Following that, I contacted Support through Reddit Pro, which was escalated to three people pretty high up in Reddit’s administration, and they just ghosted me after my appeal was denied.

Given that I’m actually going to end up being famous in this worst-case scenario after I give a televised speech (and the better end to this would simply to become rich and not-famous), and given that my words are going to have a certain weight to them for the rest of my life following this speech, Authentication and Trust are prime in my online dealings.

Reddit’s data seems easily-altered and its support is nonexistent and/or hostile to me.

Final verdict: No


Twitch

Functionally it’s probably the best, and I have no real problem with it. It may be useful.

Final verdict: Acceptable


YouTube

Useful. YouTube fucked me out of some money, but, in general, it’s a utility more than anything else. I can’t really hate it.

Final verdict: Yes, Main


Twitter

It’s getting better, but I have no respect for the idea of it. It’s fun, though. I’ve styled it to look like Arcadium. It makes me feel better.

Final verdict: Yes, Main


Facebook

Final verdict: No


Pinterest

Final verdict: No


Bluesky

Increasingly useful.

Final verdict: Yes, Main


TikTok

I’m very angry at its support. The app, however, is fun, but I do not intend on using it for anything until after I’m famous again.

Final verdict: Toy

Reverse

So.

For so long, I wanted to do something. That something was First Contact.

The idea was, I would get to do something really amazing, really fun, and then. I would have the spotlight. Everybody would have to see me.

This morning I get woken up and told to google UFO news. So, an ex-CIA operative, or somesuch, confirmed basically everything I’ve been saying. It’s in the news.

And I was happy.

For a second.


Uh oh.

The problem with being right is that people think that you have some sort of moral authority to lead. The closer I get to this, the more I realize that I’m going to be put in charge of something. The more that people realize that I know— I’ll just say it right now, there are people who are starting to realize that I’m telling the truth.

That’s bad.

That’s bad because I don’t want this.

All I wanted was to see a space alien again. One particular space alien.
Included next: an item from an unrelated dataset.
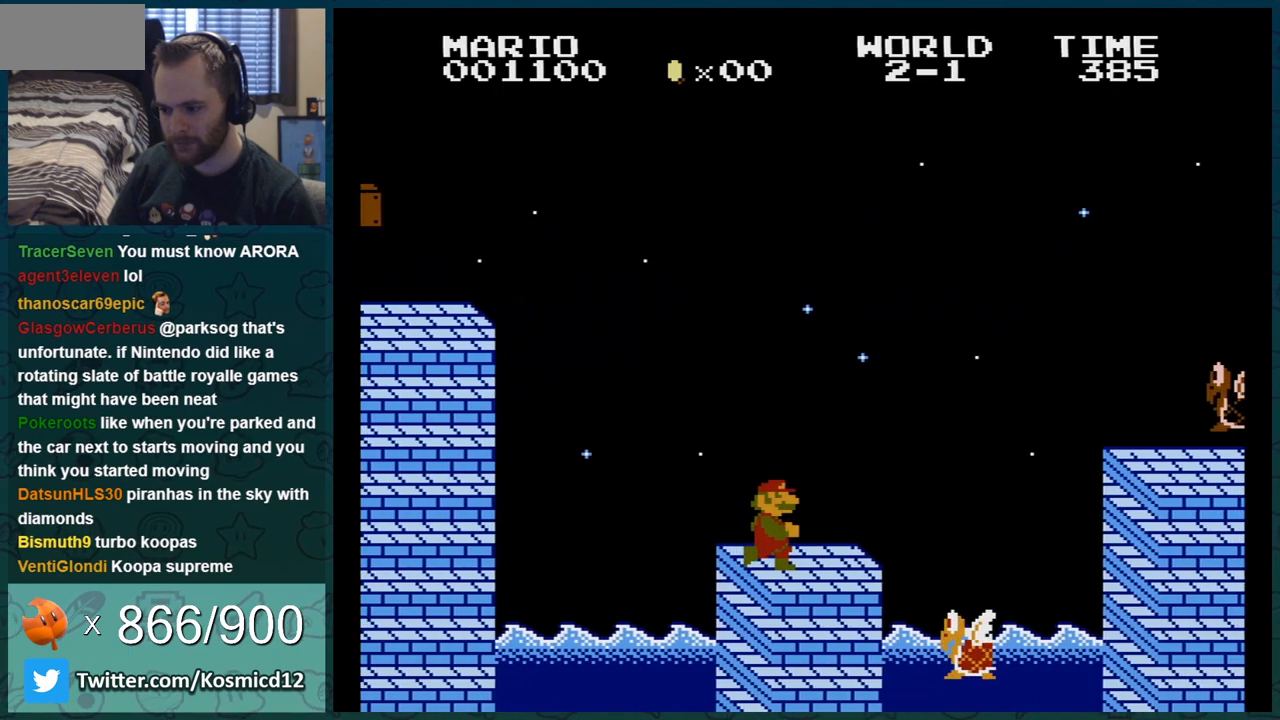
{"buttons": ["A", "B", "DPAD_RIGHT"], "events": [[484, "A", "down"]]}
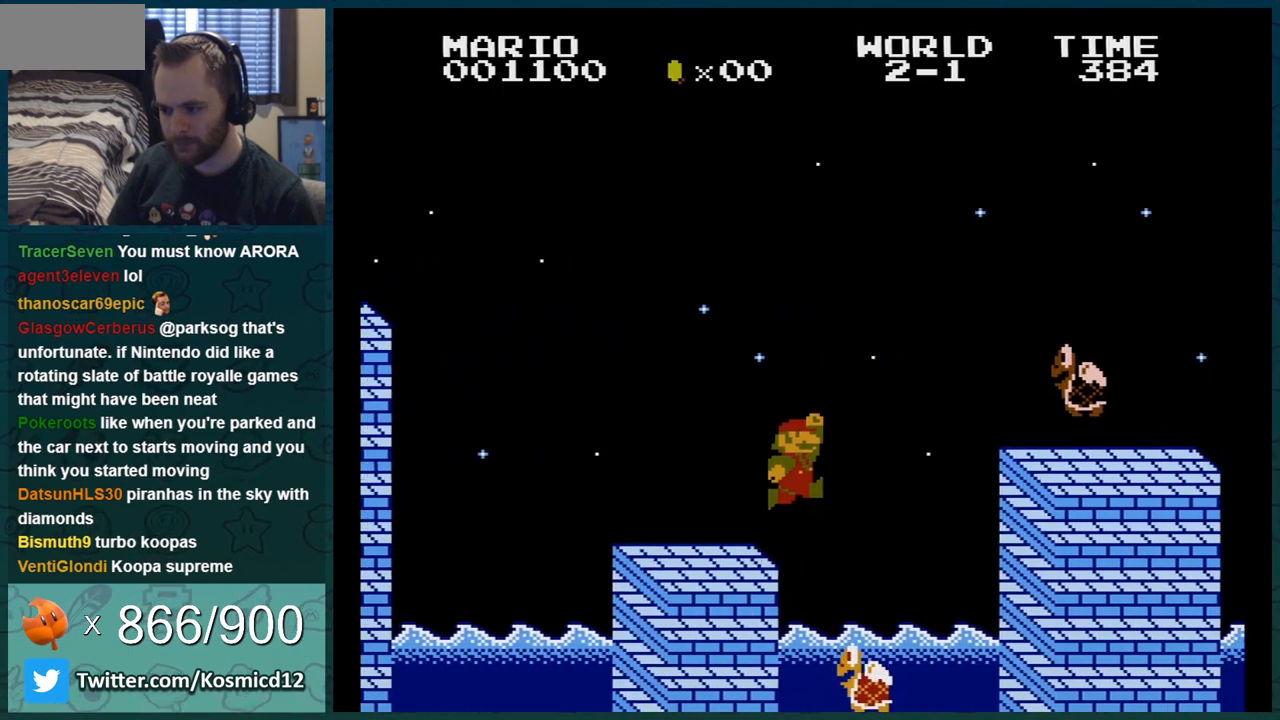
{"buttons": ["A", "B"], "events": [[134, "DPAD_RIGHT", "up"], [351, "DPAD_LEFT", "down"], [501, "DPAD_LEFT", "up"]]}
I didn’t want fame. I didn’t want fortune. I didn’t want to ‘be known’.

Because it fucks your SEO up. It fucks my SERP up. It fucks up everything that I want— I’m this close to having a Wikipedia page. I don’t want that.
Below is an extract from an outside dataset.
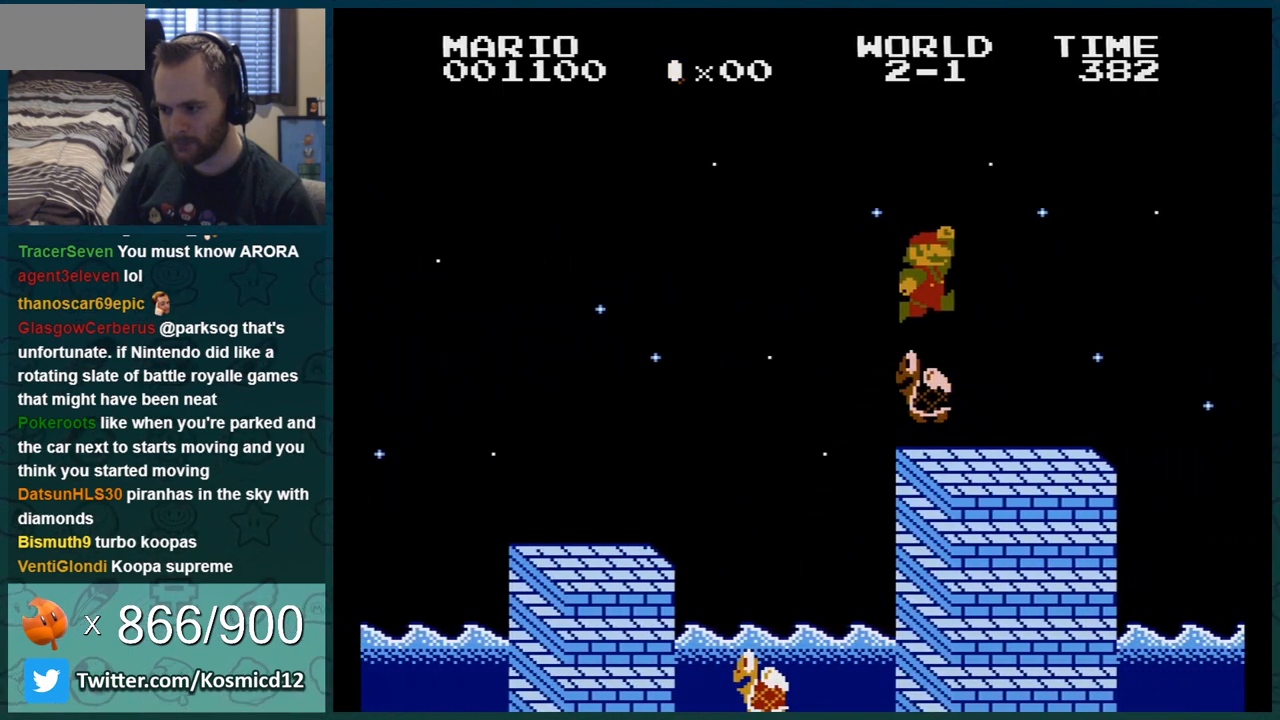
{"buttons": ["B"], "events": [[67, "DPAD_LEFT", "down"], [217, "A", "up"], [417, "DPAD_LEFT", "up"]]}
I’ve spent so long trying to get Verified that I didn’t realize that the very act of being Verified, not only is the antithesis of who I am (I knew that, but), but that… it places me in a position that I don’t want to be in.

I never wanted ‘power’. I wanted power over the course that my life took, and it had nothing to do with being puppeted by various different human interests.

The day is coming that I’m going to be believed, fully, and the best thing I can do is get the fuck out of the way and dodge before they put a leash on my neck. That leash being responsibility.

Not my circus. Not my monkeys.

There was a time that I wanted to help.

But I ain’t gonna be humanity’s bitch.

The next step is to figure out how to escape.

Escape will make me not God, but it’ll definitely make me happy.